[Extracted records]
┌──
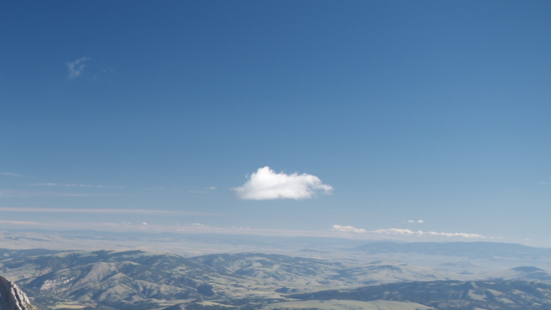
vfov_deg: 16.3
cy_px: 329
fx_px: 1052
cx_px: -120
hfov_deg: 26.0
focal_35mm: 72
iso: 100
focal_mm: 18
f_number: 4
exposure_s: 1/200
└──
#### PROBLEM DESCRIPTION
Would you write each entry out again exactly, omitting the images?

#### REPLY TO THE EXERCISE
vfov_deg: 16.3
cy_px: 329
fx_px: 1052
cx_px: -120
hfov_deg: 26.0
focal_35mm: 72
iso: 100
focal_mm: 18
f_number: 4
exposure_s: 1/200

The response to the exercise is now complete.